(Beginning of Provided material)

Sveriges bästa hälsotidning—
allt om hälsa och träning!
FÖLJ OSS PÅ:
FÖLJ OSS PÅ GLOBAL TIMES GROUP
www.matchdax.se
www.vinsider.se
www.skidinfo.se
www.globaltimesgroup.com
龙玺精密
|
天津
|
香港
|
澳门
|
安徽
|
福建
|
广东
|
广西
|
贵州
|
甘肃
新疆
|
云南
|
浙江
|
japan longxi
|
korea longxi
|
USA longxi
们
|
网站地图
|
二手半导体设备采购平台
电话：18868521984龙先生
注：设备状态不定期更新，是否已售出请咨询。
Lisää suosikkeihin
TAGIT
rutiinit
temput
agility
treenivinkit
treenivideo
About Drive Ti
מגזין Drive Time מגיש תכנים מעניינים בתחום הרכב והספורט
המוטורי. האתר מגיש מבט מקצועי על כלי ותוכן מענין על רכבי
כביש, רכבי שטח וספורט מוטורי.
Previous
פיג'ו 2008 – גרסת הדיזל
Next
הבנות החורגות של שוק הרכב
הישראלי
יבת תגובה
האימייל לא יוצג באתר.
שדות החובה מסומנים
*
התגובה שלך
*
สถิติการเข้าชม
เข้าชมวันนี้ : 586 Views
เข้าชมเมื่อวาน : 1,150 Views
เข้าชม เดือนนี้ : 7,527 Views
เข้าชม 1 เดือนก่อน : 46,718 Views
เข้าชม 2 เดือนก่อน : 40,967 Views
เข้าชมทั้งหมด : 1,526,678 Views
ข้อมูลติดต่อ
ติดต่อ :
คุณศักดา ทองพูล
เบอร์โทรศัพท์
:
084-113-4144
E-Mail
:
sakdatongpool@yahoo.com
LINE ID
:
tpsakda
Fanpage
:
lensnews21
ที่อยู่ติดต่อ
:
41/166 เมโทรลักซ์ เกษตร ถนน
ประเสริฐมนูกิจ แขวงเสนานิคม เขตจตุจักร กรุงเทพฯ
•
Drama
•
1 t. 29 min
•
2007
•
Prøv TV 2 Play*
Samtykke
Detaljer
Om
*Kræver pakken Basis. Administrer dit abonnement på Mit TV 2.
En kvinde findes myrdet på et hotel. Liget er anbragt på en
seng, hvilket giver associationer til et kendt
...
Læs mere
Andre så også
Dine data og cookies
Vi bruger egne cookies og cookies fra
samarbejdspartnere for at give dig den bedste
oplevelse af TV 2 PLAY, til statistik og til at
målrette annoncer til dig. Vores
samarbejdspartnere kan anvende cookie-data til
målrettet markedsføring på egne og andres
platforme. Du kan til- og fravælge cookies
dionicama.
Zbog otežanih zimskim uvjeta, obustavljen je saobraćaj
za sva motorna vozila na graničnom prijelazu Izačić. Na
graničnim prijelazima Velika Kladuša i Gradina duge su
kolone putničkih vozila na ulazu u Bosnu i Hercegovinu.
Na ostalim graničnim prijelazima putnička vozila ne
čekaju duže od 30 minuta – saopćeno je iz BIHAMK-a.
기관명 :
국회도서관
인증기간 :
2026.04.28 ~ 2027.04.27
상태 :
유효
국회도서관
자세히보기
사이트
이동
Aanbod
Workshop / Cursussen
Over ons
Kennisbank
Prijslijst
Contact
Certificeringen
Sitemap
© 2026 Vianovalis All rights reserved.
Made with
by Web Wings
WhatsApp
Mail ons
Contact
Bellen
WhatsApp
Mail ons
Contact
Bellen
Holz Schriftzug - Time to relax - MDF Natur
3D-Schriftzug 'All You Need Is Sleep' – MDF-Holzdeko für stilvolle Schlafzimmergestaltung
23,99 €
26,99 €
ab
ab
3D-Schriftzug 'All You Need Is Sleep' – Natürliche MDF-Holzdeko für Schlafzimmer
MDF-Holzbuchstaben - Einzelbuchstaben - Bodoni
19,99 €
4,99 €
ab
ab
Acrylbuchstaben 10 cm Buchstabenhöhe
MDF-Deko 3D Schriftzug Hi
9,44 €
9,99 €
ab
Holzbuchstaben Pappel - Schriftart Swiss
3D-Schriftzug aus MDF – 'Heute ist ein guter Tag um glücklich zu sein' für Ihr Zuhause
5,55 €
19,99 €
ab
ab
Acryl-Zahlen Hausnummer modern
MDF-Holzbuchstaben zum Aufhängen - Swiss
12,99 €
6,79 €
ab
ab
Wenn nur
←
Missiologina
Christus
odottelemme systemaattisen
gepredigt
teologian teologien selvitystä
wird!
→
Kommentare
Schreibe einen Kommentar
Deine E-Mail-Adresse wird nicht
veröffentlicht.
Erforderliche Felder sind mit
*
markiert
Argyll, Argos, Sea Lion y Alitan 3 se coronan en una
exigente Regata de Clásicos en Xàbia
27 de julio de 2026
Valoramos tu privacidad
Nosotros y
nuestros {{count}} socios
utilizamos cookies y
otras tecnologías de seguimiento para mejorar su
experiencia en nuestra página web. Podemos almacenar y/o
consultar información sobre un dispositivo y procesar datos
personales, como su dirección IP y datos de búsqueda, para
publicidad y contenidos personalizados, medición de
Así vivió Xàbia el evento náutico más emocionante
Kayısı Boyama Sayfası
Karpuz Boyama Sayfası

(End of Provided material)

# Task requirements
Within the entries, find all lines holding "samarbejdspartnere" and copy each one.

# Answer section
samarbejdspartnere for at give dig den bedste
samarbejdspartnere kan anvende cookie-data til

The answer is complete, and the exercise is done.